* The task *
Copy out the entries word for word, leaving images aside.

(Records from a data collection)
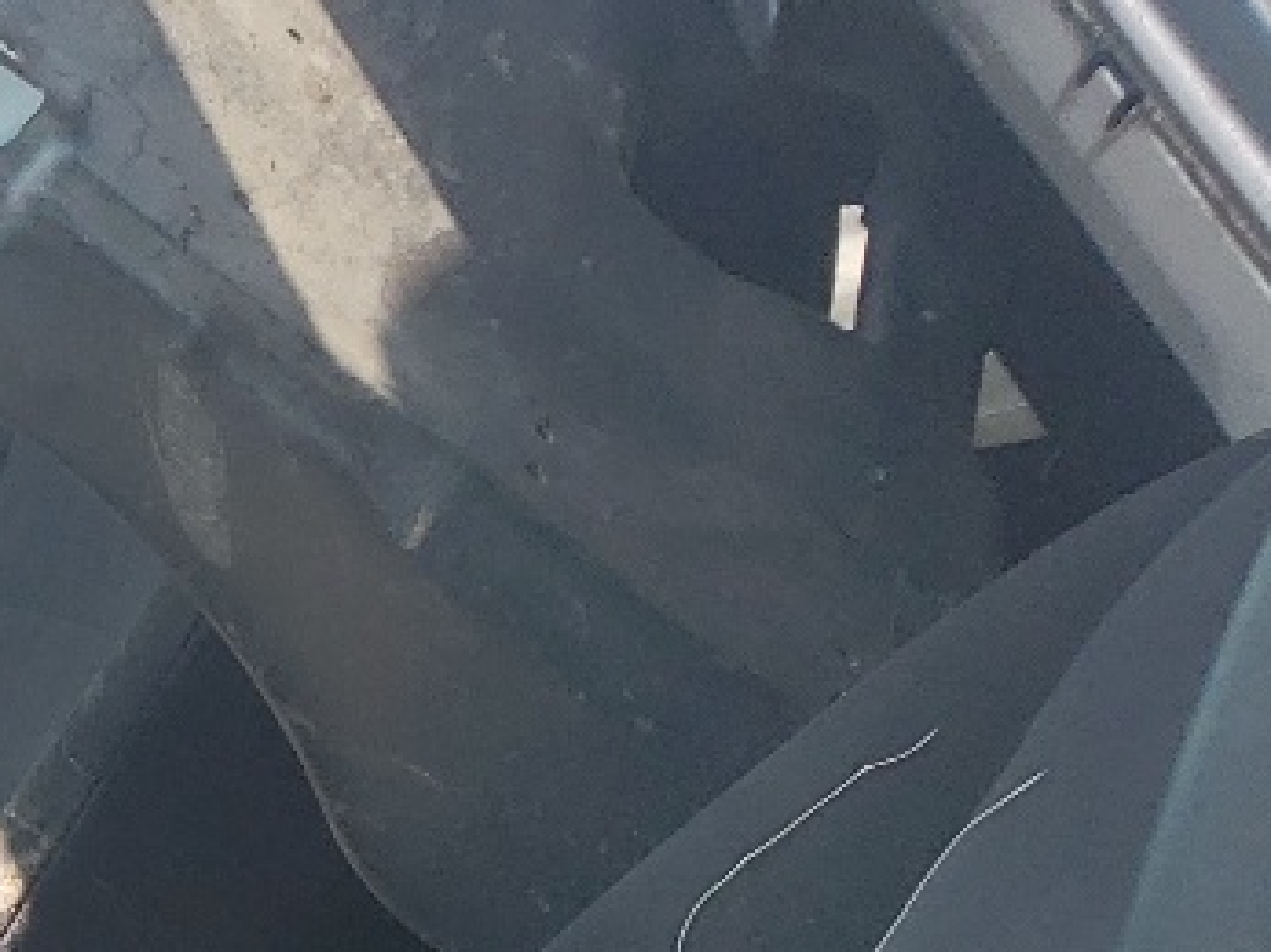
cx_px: -1505
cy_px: 1728
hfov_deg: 13.4
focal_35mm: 120
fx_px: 4405
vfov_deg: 11.4
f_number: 1.5
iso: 50
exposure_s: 1/385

* Response to this exercise *
cx_px: -1505
cy_px: 1728
hfov_deg: 13.4
focal_35mm: 120
fx_px: 4405
vfov_deg: 11.4
f_number: 1.5
iso: 50
exposure_s: 1/385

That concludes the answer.